FİLM SETİ ‘IŞİD HÜCRESİ’ SANILARAK BASILDI
Yolculuk filminin seti, ‘IŞİD hücresi olduğu şüphesiyle’ihbar üzerine polis tarafından basıldı.
Aybastı, çekim yaptıkları evi bir süre takip eden güvenlik güçleri için “Bir sinema setiyle bir IŞİD hücresini çok ayırt edemiyorlarmış demek ki. İyi ki biz o esnada, intihar yeleği giyildiği sahneyi çekmiyorduk. Onu çekiyor olsaydık, polisin bu kadar bir istihbarat becerisiyle neler yapabileceğini düşünmek bile istemiyorum” ifadelerini kullanıyor.
‘ERDOĞAN KAYBETTİ, SURİYE HALKI ZAFER KAZANDI’
Yönetmen Aybastı, Ankara yönetiminin Suriye müdahalesinde kendisine verilen görevleri bile yerine getiremediğini ve dağılma sürecine girdiğini savunuyor.
Yolculuk filmi için 45 gün kaldığı Suriye’de de zaferin hissedilebildiğini, Suriye halkının zafer kazandığını belirten Aybastı “Bu savaşta ya Suriye kazanacaktı ya Erdoğan. Erdoğan kaybetti, Suriye kazandı. Bir film olsaydı, bu mutlu son olurdu” diyor.
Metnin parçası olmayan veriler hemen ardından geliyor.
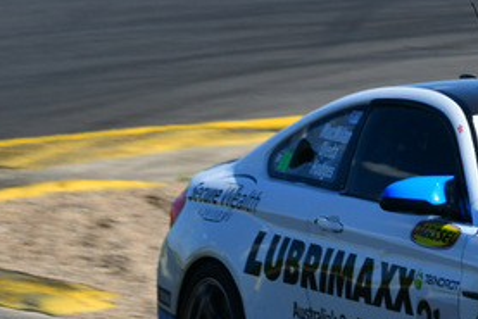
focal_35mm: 1475
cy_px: 152
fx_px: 19594
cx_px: 661
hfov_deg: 1.4
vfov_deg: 0.9
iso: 160
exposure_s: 1/250
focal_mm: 340
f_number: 11
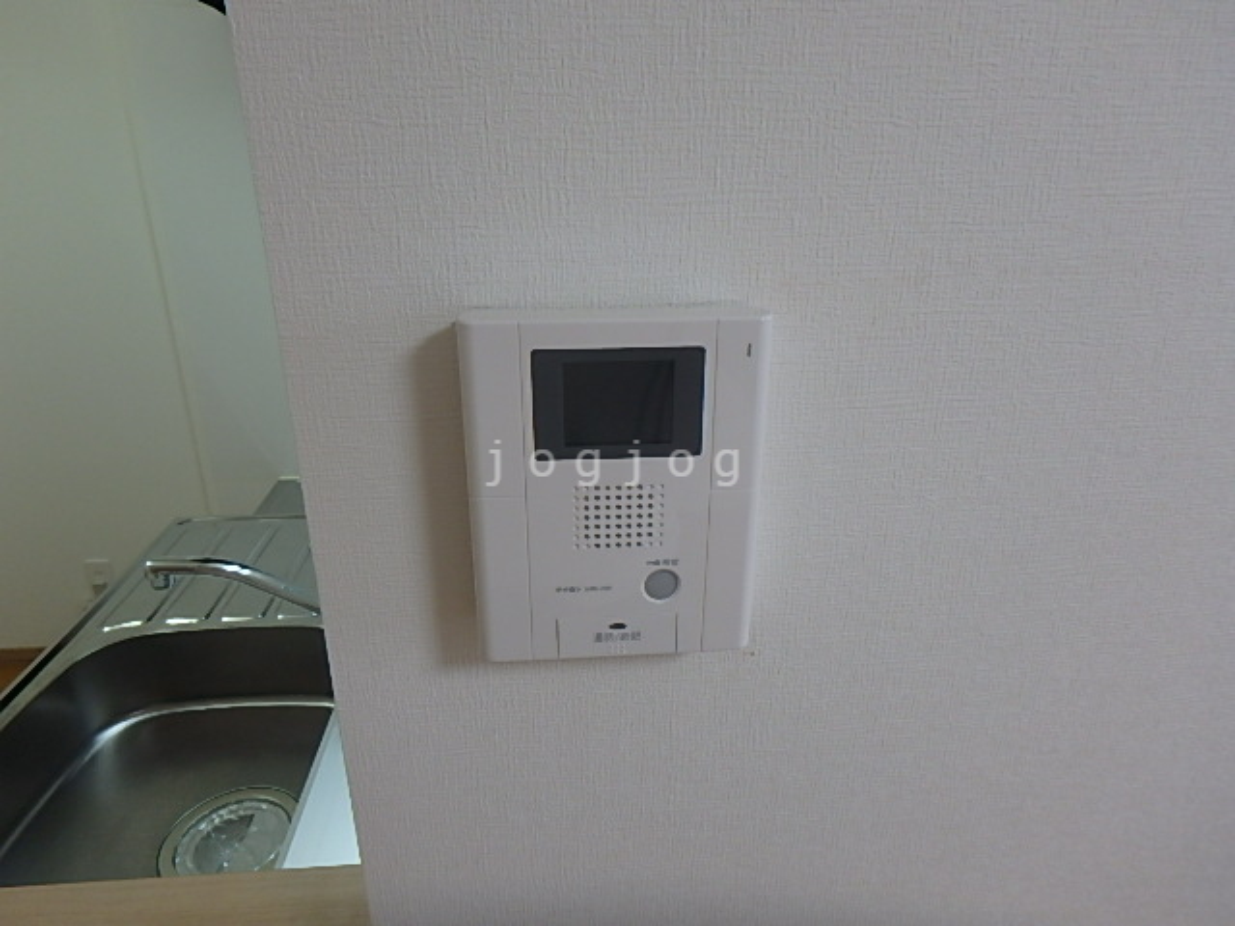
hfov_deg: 79.0
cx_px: 618
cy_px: 463
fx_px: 749
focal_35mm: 21
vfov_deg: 63.4
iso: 200
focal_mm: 3.7
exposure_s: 1/40
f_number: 3.5
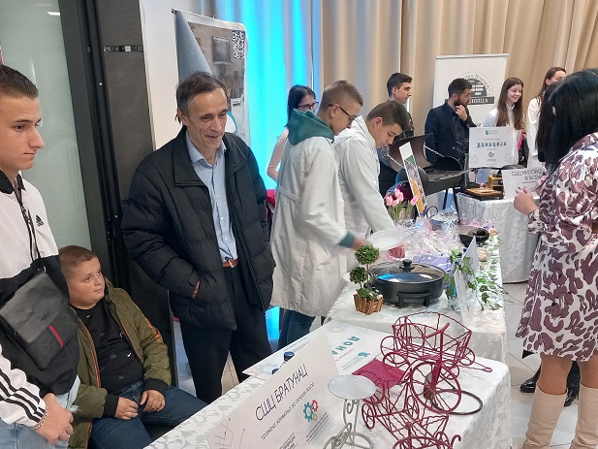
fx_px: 605
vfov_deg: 40.4
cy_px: 280
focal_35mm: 35
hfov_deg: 52.6
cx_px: 283
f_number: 1.8
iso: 250
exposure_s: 1/33
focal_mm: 4
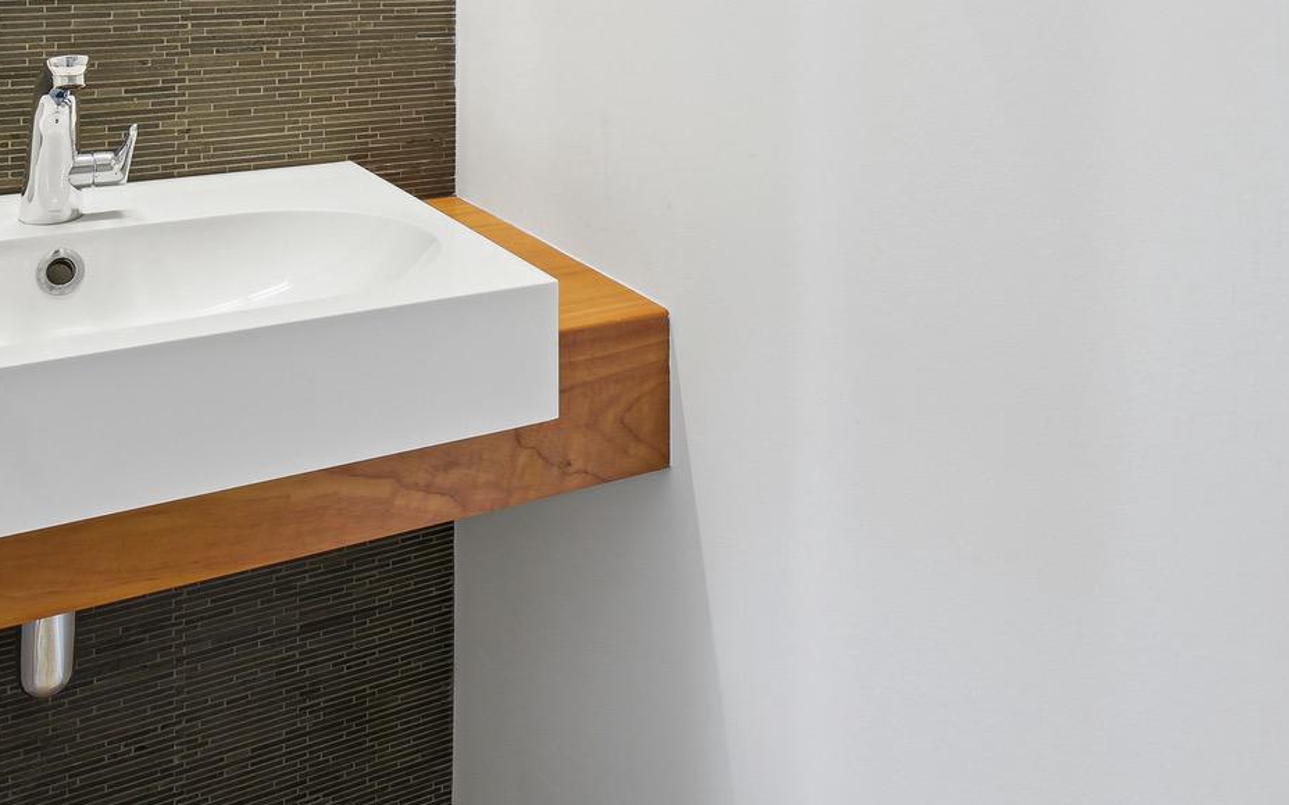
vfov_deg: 31.7
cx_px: 571
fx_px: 1265
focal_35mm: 36
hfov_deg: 53.9
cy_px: -58
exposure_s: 1/10
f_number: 8
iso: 400
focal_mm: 16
FIRINCI: YOLCULUK, DİNİ SÖYLEMLERİN NELERE YOL AÇTIĞINI İYİ ANLATIYOR
Oyuncu Cansu Fırıncı, Yolculuk’ta, Mehmet’in ağabeyini canlandırıyor. Başka projelerde de yer alan Fırıncı, bütçesi düşük olan filmde gönüllü olarak yer almasının nedenlerine ilişkin şunları söylüyor:”Vakit ayırmak değil, bu çalışmanın bir parçası olmayı tercih ettik. Neden ettik? ‘Anlatılan senin hikâyendir’ sözü var ya, aslında o söz yüzünden ettik. Bugün Türkiye’nin herhangi bir iline gittiğinizde, her sokakta eğer Suriye’den ülkemize göçmek zorunda kalmış insanlarla karşılaşıyorsanız, onların yaşadığı acıya tanıklık ediyorsanız, onlar kardeşçe sarılıp kucaklaşabiliyorsanız eğer, o zaman anlatılan sizin de hikâyenizdir. Fırıncı, Yolculuk’un günceli kavrayan, cihatçı terörün, radikal İslamcıların örgütlenme biçiminin, onların siyasi tavırlarının, dini söylemlerinin nelere yol açtığını çok iyi anlatan bir film olduğu görüşünde.
Mustafa Kenan Aybastı, Beran Soysal ve Cansu Fırıncı’nın ortak mesajı ise şu: İnsanlık bombalardan daha güçlüdür.